Fire serves several purposes in survival. It cooks your food, keeps you warm, and scares off predators. Nevertheless, the resulting smoke from most basic fire pits can let other people know where you are.
There may be moments when you need to conceal yourself or preserve fuel for a more efficient fire. For these cases, you will need to know how to create a smokeless survival fire.
In order to have a smokeless fire, you would need to keep the fire burning properly. Smoke is a natural byproduct of an incomplete combustion. We have listed three methods that even beginner preppers can use to conceal their fires. (h/t to ThePreppingGuide.com.)
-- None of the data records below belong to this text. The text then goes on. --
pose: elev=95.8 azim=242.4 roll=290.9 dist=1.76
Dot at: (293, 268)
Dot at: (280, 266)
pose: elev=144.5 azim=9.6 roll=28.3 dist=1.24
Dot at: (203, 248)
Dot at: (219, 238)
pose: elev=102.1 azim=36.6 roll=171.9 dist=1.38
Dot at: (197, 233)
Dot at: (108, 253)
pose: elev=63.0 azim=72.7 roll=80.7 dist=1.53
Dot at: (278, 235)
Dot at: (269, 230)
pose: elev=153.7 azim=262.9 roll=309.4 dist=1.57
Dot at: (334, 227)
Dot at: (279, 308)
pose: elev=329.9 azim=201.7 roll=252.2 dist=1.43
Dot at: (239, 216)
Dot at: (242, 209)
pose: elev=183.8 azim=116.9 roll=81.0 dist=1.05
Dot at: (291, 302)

This type of fire lay is relatively straightforward and can be done with limited tools. First, dig a pit in the ground with a sharpened stick. Dig two holes about a foot apart and then carefully tunnel between them. One pit should be slightly larger; two feet deep and spacious enough to fit a decent fire. The other pit does not have to be quite as big but large enough to supply ample air to your fire. As the fire burns, air will be sucked into the other hole you have made and keep the fire burning hot.
What makes the Dakota fire hole the best option for creating a smokeless fire is that you can easily cover up the traces by burying the hole with dirt or sand. DO NOT use water, as this will create unnecessary smoke. An underground fire lay is also a great tactical option, especially at night. (Related: Conceal your raging campfire with the ancient Dakota fire hole technique.)
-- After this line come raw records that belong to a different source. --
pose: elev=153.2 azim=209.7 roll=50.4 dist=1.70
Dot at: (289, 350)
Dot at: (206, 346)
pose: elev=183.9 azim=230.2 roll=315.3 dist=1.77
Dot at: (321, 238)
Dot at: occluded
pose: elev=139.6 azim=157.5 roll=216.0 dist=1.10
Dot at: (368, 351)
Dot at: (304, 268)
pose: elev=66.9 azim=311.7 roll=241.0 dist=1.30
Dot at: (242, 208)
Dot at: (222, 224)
After you have dug the holes, start shaping your kindling in the larger pit, but make sure you do not overload it. You will still need some room to work with. Gather the tinder and light it with your matches or whatever method you choose in lighting a fire. Once the kindling is burning, you will need to constantly maintain the fire so make sure you have a good supply of fuel and gradually add this to the pit as necessary.
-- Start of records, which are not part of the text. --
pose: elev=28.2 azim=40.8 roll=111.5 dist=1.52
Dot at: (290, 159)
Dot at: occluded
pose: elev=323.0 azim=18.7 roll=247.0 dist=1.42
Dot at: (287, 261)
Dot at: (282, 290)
Before you actually make a fire pit, you first have to learn how to light a fire. The easiest way to start a fire is with a match. If you find yourself lost in the wilderness, however, with nary a tool on you, the most reliable method is to use flint and steel (fire steel). Fire steels produce hot sparks that can ignite fine tinders. It does take quite a lot of trials (especially if you’ve never lit a fire using this method before) but eventually, a spark will ignite.
The best way to learn all of this is through practice. Even if TEOTWAWKI hasn’t happened yet (and hopefully never will), the smart prepper anticipates the unexpected and starts trial runs every now and then.